[[ Exercise data, beginning ]]

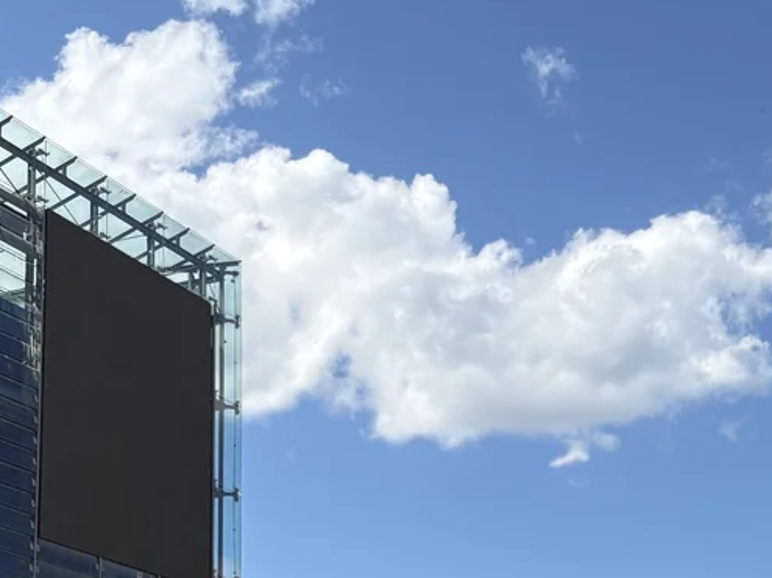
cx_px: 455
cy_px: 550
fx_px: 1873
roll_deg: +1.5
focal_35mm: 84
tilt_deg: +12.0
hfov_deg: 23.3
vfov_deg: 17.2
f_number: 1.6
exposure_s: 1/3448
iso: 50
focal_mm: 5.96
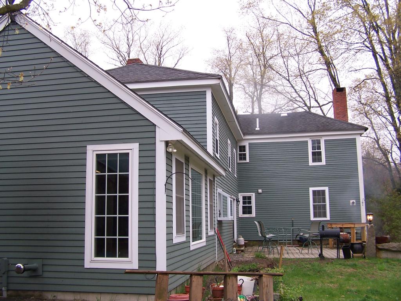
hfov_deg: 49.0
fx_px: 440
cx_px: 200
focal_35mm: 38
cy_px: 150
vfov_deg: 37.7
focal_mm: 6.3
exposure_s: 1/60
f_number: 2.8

[[ Exercise data, end ]]

Try it: All lines from the one with "hfov_deg: 49.0" onward to the end of the records above should be repeated exactly, and only those lines.

Exercise answer:
hfov_deg: 49.0
fx_px: 440
cx_px: 200
focal_35mm: 38
cy_px: 150
vfov_deg: 37.7
focal_mm: 6.3
exposure_s: 1/60
f_number: 2.8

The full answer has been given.